Packer played for Little Caesars U19 AAA in Michigan, leading the team in scoring in 2010 and helping to lead the team to four straight state championships. She also played in the U18 World Championships with Team USA in 2008 and 2009, serving as alternate captain in 2009.
Packer then went on to a successful four-year career at women’s college hockey powerhouse Wisconsin, recording 45 goals and 58 assists to become the 19th player in program history to eclipse the 100-point mark.

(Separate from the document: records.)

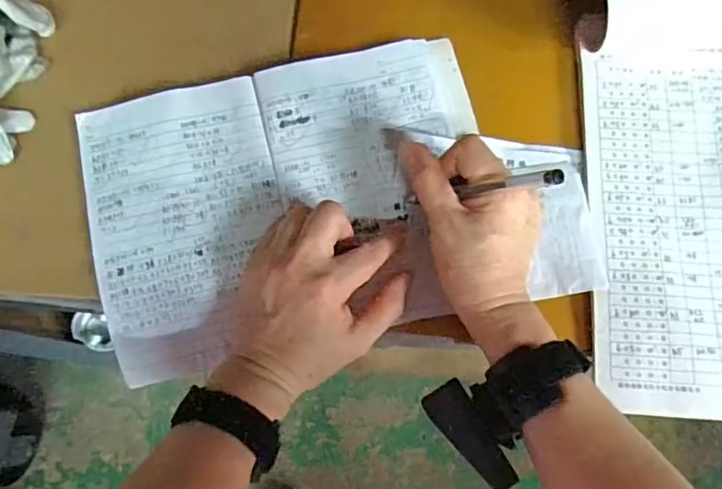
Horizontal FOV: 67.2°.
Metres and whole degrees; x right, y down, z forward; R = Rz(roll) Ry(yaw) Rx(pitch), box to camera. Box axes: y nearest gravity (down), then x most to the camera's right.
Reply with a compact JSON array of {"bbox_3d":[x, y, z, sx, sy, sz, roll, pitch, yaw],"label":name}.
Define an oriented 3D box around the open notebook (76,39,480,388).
[{"bbox_3d":[-0.049,-0.034,0.405,0.286,0.020,0.204,-13,78,-5],"label":"open notebook"}]

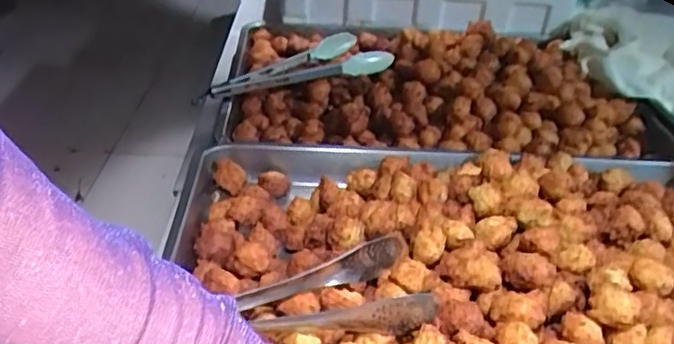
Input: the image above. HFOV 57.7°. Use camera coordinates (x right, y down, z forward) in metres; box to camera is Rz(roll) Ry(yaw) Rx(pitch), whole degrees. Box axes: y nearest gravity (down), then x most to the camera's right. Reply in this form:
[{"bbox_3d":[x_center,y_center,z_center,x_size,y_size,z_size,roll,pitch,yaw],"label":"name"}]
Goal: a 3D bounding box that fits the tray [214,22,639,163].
[{"bbox_3d":[0.145,-0.143,1.009,0.652,0.083,0.387,3,33,-1],"label":"tray"}]

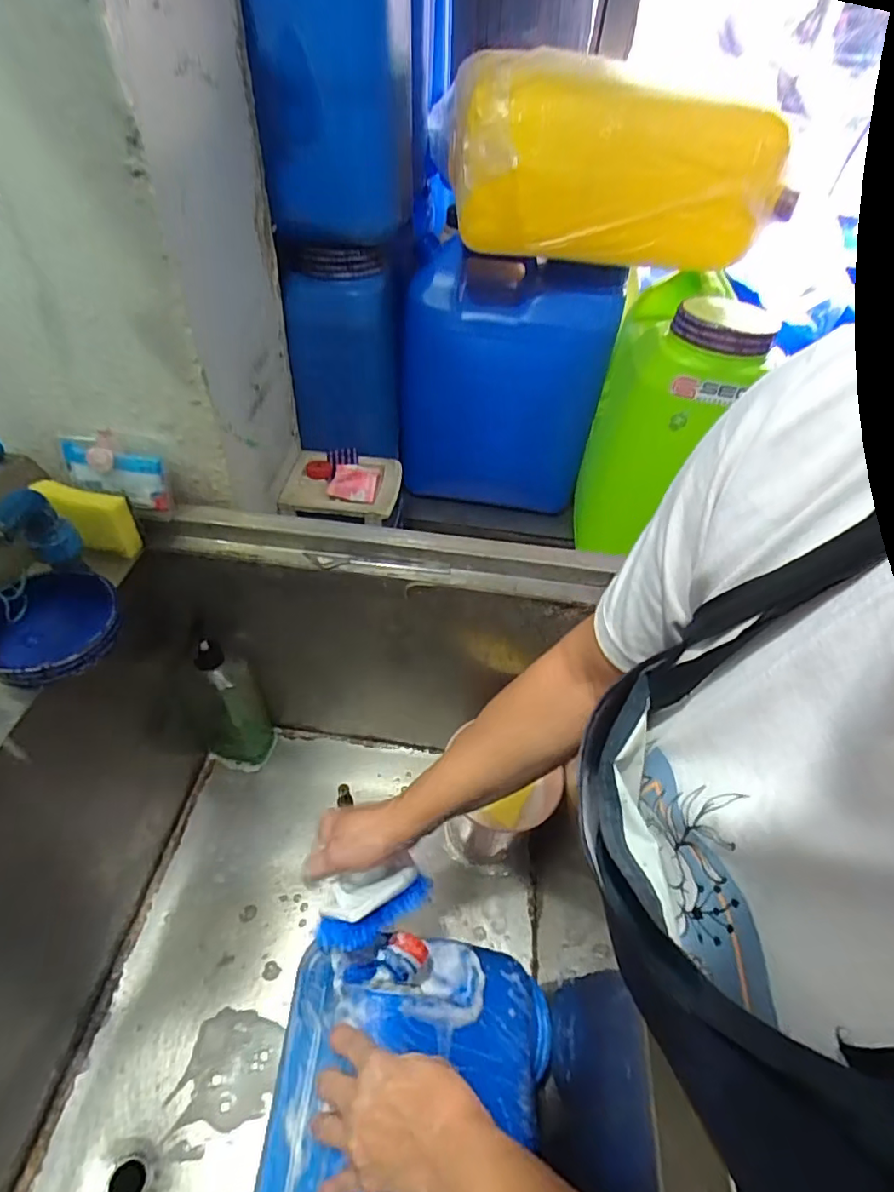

She played a central role when the Badgers won the NCAA Championship in 2011. In her first season, she received votes for WCHA Rookie of the Year after finishing with 26 points (13-13-26) and a plus-21 rating in 38 games.
Packer won the Isobel Cup with the Riveters in 2018. (PHOTO BY MICHAEL HETZEL)
Packer helped run a clinic for inner city hockey players in her hometown of Detroit.
Packer played in the 2019 NWHL All-Star Game. (PHOTO BY MICHELLE JAY)
Q&A with Madison Packer
What does being a Riveter and original NWHLer mean to you?
The Riveters organization means a lot to me. Any time you can play for the same organization for five seasons, that's pretty special. I am very humbled and grateful for the opportunity from both the NWHL and the Riveters. There has always been a certain identity and culture within the Riveters organization, and to be fair I think a little of that was lost last season as we struggled to be successful as a team. I’m excited for the opportunity to work with the new group to restore that culture. It starts with a strong leadership core. If there is anything avid Riveter fans can appreciate, it is our franchise's ability to make a comeback.
Any personal goals for the upcoming season?
My personal goals align with team goals because I’m a firm believer that individual success doesn’t mean much if the team isn’t being successful. My role has always been to make plays, be a leader, and put the puck in the net. That’s a lot easier to do when surrounded by other players who elevate your game. We need to build a team dynamic that people want to be a part of. It’s always nice to make the All-Star Game, win awards, and get a ton of points so I will certainly work for those as well, but those are things I have to strive for to do my job in making our team successful.
Anything else you’d like to share about your future plans, personally and in hockey?
Don’t know if you’ve heard, but I’m getting married this summer. Pretty top secret, exciting stuff going on there.